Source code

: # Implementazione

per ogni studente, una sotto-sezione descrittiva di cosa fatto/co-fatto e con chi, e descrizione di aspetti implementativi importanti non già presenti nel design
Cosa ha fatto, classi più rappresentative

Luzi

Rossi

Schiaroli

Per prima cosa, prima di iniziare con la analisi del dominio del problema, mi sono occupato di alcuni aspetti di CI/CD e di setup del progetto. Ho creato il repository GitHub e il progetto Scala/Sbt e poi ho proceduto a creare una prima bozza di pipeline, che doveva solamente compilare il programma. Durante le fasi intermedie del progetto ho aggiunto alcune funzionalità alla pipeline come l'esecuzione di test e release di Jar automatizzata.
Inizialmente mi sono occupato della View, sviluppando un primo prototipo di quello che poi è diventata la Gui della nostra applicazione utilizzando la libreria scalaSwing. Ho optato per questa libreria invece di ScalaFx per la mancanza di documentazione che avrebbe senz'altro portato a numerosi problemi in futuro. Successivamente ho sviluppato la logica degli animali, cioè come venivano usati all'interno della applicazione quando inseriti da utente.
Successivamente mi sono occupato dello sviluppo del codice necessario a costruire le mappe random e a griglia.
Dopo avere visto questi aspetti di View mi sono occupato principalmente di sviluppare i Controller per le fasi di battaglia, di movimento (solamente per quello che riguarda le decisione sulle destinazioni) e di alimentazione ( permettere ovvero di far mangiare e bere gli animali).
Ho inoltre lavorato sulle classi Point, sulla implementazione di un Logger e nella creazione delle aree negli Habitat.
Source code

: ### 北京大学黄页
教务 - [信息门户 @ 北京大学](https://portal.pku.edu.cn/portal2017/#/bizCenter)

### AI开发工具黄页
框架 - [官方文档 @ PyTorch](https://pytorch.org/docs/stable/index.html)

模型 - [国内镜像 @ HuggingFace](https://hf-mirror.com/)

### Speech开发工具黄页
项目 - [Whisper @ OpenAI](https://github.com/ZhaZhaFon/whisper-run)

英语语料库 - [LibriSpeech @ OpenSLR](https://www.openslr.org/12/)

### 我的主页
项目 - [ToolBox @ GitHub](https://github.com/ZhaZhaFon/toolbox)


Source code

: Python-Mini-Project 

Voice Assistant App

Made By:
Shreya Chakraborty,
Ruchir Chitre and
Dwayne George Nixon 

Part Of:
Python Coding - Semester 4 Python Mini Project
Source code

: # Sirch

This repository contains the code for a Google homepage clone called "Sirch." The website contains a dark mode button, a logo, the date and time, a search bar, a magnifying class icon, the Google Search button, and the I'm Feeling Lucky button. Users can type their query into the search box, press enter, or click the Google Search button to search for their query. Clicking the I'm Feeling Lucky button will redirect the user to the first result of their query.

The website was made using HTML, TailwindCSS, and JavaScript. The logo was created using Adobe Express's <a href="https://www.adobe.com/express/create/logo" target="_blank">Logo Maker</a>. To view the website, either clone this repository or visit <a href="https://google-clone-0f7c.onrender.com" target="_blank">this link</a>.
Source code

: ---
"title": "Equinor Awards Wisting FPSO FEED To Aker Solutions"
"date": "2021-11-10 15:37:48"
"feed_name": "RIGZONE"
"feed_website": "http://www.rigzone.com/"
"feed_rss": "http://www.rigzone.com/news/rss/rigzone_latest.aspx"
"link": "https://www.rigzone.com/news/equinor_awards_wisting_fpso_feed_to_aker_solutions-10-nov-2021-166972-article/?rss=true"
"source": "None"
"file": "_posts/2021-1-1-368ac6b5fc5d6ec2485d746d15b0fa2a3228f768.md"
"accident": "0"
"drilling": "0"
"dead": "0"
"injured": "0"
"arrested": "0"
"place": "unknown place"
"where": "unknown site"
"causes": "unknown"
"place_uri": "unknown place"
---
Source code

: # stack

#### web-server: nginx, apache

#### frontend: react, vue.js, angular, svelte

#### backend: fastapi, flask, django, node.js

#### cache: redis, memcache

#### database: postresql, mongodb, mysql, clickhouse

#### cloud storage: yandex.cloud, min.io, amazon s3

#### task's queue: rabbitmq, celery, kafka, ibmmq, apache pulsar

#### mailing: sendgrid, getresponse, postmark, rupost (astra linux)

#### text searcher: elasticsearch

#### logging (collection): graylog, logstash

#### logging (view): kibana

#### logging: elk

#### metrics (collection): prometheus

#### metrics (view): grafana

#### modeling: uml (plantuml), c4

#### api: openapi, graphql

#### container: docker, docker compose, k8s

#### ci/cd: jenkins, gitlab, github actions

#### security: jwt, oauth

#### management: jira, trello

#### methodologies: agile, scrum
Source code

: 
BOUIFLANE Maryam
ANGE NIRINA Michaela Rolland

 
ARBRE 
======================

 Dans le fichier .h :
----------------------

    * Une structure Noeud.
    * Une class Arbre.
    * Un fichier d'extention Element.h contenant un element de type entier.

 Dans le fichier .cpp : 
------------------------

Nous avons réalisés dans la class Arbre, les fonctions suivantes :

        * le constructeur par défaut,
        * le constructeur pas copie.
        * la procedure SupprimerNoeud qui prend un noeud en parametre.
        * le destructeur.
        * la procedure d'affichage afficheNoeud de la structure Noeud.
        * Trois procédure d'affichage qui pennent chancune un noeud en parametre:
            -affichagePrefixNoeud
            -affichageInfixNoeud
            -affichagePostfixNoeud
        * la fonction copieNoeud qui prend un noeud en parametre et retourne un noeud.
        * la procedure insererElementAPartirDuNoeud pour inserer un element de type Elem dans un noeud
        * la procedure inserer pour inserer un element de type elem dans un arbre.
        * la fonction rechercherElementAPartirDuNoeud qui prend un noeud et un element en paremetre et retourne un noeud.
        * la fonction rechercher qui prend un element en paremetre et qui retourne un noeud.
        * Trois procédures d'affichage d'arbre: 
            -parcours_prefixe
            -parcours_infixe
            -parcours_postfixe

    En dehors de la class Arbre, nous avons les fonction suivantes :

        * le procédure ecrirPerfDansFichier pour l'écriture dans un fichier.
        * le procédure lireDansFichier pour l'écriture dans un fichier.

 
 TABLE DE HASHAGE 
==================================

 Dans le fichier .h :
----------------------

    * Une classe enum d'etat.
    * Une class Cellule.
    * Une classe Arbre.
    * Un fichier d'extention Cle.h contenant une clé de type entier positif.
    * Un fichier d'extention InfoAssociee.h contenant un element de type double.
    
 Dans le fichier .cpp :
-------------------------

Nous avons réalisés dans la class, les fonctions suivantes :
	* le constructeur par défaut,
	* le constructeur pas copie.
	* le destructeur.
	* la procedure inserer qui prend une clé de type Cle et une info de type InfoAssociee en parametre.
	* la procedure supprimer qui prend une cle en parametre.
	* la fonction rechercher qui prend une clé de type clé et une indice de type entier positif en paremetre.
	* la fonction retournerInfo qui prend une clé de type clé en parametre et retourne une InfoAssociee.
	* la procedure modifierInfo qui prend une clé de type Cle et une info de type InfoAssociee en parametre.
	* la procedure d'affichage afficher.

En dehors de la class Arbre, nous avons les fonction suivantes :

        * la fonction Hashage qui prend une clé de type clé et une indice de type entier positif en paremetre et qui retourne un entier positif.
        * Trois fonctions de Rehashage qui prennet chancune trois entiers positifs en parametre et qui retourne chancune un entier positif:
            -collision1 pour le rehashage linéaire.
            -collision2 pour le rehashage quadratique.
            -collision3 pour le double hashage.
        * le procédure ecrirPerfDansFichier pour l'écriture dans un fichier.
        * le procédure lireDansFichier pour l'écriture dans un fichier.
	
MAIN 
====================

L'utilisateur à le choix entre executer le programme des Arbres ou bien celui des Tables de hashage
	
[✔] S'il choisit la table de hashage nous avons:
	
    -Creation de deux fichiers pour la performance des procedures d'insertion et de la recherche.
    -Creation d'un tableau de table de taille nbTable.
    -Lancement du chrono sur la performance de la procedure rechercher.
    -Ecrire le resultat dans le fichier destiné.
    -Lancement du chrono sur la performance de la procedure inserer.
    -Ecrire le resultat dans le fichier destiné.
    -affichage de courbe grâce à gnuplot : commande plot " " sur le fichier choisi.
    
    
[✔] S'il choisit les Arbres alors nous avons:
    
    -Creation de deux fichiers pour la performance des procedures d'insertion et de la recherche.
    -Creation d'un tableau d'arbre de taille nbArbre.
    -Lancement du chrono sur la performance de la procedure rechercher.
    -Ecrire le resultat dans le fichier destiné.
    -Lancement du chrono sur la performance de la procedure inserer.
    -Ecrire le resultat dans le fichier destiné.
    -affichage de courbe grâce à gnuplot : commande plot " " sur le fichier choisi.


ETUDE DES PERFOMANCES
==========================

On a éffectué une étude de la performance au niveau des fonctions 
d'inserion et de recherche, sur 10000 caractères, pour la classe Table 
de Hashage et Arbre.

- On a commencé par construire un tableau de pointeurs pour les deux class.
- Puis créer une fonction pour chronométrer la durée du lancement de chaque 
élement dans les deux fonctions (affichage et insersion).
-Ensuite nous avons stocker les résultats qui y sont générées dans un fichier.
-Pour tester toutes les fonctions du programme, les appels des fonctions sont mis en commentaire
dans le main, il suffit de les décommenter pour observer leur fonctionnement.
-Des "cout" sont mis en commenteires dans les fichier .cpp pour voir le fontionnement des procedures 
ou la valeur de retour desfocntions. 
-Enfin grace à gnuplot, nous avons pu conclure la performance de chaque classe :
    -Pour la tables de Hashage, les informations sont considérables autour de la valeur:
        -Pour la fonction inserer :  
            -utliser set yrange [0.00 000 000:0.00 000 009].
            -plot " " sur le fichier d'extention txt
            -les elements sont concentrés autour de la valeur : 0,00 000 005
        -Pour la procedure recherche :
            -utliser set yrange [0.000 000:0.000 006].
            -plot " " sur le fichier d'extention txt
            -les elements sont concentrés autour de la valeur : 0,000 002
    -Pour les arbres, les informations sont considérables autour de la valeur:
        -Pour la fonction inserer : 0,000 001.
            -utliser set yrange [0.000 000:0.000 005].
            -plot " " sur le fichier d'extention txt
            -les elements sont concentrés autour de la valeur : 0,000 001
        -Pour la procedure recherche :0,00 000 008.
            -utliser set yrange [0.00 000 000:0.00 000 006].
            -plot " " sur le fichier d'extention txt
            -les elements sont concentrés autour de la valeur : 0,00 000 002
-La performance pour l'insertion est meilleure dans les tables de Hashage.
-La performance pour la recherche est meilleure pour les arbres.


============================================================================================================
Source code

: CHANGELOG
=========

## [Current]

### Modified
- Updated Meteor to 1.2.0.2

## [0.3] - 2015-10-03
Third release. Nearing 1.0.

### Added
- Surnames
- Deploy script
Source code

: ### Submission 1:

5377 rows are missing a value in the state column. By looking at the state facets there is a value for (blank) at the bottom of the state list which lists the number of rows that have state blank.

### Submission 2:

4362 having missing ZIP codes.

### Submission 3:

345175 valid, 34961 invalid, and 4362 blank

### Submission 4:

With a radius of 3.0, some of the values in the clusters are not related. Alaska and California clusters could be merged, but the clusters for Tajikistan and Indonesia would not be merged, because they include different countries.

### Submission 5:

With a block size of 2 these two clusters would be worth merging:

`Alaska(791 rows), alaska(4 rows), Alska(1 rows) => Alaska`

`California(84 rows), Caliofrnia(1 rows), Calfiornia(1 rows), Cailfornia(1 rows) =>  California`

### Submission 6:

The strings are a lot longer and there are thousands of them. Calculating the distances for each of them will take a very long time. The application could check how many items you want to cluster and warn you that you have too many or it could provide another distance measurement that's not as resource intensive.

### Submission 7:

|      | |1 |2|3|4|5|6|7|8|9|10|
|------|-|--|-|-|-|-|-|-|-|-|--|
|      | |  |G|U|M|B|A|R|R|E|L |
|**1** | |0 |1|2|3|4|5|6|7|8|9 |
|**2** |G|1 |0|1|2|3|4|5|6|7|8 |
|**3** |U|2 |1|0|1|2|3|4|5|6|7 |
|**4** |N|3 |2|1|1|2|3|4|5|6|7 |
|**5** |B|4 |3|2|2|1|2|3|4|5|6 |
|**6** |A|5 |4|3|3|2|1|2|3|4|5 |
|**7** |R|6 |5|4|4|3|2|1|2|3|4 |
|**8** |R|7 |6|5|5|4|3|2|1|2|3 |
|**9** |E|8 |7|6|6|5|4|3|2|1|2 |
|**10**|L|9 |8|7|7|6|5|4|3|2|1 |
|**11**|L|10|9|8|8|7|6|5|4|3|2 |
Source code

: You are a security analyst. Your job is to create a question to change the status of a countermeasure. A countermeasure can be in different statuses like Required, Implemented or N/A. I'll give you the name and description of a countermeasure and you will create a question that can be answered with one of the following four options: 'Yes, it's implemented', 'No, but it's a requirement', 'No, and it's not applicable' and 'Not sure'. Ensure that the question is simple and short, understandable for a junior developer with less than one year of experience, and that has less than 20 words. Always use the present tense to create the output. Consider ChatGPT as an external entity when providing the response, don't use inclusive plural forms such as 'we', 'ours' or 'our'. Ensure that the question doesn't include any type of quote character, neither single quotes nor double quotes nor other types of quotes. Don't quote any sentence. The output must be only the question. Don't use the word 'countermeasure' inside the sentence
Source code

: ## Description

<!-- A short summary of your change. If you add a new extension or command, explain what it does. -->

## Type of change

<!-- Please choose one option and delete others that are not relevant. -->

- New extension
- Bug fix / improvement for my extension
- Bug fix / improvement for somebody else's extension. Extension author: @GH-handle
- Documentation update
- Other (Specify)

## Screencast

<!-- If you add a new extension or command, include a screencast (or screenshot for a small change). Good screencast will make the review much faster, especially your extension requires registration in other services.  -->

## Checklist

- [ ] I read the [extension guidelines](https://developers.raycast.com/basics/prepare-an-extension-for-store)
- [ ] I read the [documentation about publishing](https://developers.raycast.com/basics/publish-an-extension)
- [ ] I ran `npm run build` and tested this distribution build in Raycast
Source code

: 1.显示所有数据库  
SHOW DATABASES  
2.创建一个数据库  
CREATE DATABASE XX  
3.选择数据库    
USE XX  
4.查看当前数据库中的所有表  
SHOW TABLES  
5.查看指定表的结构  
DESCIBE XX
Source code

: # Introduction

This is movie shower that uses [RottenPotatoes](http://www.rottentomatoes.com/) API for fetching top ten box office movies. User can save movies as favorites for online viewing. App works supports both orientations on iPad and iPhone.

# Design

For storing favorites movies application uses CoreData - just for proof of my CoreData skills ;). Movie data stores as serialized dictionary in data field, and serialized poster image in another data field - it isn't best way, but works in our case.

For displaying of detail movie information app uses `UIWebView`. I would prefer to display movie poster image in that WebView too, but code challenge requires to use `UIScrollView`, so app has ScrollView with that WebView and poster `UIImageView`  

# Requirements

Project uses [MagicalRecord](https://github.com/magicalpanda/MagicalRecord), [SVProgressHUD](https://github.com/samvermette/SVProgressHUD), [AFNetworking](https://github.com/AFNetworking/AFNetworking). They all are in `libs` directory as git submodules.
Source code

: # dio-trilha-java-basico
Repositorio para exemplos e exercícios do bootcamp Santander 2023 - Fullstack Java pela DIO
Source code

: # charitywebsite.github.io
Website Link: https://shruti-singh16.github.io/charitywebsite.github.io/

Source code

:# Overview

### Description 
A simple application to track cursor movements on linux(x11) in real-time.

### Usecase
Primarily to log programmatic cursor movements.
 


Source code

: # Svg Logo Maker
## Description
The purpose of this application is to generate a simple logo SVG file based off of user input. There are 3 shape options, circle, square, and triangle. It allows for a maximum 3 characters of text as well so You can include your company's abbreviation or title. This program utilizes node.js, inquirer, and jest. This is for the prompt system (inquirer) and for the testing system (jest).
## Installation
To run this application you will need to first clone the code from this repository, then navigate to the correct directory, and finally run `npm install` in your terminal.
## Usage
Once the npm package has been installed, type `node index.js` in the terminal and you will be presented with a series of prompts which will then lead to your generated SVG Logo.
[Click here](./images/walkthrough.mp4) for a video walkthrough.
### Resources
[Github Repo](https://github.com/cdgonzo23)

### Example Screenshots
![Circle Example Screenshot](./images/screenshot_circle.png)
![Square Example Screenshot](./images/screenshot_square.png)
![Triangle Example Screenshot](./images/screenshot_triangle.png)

● **TO-DO ITEM**
Give the number of lines above containing the word "ZhaZhaFon", with no other text.

● **TASK OUTPUT**
2